━━ Recorded data
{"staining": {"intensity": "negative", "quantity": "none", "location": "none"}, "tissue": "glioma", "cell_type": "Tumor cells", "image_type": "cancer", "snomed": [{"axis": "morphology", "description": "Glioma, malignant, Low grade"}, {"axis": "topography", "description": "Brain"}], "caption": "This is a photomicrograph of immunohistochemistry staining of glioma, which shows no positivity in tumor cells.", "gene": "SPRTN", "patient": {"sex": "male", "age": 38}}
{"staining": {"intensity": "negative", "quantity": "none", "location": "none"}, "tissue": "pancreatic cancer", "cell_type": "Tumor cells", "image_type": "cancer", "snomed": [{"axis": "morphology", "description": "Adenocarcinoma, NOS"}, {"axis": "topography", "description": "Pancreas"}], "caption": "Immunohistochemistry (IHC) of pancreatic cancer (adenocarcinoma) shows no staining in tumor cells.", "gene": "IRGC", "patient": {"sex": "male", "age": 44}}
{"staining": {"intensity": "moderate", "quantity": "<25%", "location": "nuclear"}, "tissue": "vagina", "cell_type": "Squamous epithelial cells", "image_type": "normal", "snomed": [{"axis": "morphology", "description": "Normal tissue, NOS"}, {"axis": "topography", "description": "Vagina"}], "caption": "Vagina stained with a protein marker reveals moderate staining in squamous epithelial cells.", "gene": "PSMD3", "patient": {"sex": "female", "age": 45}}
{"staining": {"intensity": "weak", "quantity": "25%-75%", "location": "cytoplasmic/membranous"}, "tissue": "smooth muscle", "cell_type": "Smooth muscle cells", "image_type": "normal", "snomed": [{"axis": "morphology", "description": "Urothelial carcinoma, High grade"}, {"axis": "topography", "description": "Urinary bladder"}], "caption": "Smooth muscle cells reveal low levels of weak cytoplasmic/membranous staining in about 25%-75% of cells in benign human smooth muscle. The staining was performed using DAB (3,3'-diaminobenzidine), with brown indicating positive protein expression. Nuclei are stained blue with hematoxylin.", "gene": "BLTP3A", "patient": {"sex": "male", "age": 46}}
━━━━
Repeat the listing exactly, keeping every word in place.

{"staining": {"intensity": "negative", "quantity": "none", "location": "none"}, "tissue": "glioma", "cell_type": "Tumor cells", "image_type": "cancer", "snomed": [{"axis": "morphology", "description": "Glioma, malignant, Low grade"}, {"axis": "topography", "description": "Brain"}], "caption": "This is a photomicrograph of immunohistochemistry staining of glioma, which shows no positivity in tumor cells.", "gene": "SPRTN", "patient": {"sex": "male", "age": 38}}
{"staining": {"intensity": "negative", "quantity": "none", "location": "none"}, "tissue": "pancreatic cancer", "cell_type": "Tumor cells", "image_type": "cancer", "snomed": [{"axis": "morphology", "description": "Adenocarcinoma, NOS"}, {"axis": "topography", "description": "Pancreas"}], "caption": "Immunohistochemistry (IHC) of pancreatic cancer (adenocarcinoma) shows no staining in tumor cells.", "gene": "IRGC", "patient": {"sex": "male", "age": 44}}
{"staining": {"intensity": "moderate", "quantity": "<25%", "location": "nuclear"}, "tissue": "vagina", "cell_type": "Squamous epithelial cells", "image_type": "normal", "snomed": [{"axis": "morphology", "description": "Normal tissue, NOS"}, {"axis": "topography", "description": "Vagina"}], "caption": "Vagina stained with a protein marker reveals moderate staining in squamous epithelial cells.", "gene": "PSMD3", "patient": {"sex": "female", "age": 45}}
{"staining": {"intensity": "weak", "quantity": "25%-75%", "location": "cytoplasmic/membranous"}, "tissue": "smooth muscle", "cell_type": "Smooth muscle cells", "image_type": "normal", "snomed": [{"axis": "morphology", "description": "Urothelial carcinoma, High grade"}, {"axis": "topography", "description": "Urinary bladder"}], "caption": "Smooth muscle cells reveal low levels of weak cytoplasmic/membranous staining in about 25%-75% of cells in benign human smooth muscle. The staining was performed using DAB (3,3'-diaminobenzidine), with brown indicating positive protein expression. Nuclei are stained blue with hematoxylin.", "gene": "BLTP3A", "patient": {"sex": "male", "age": 46}}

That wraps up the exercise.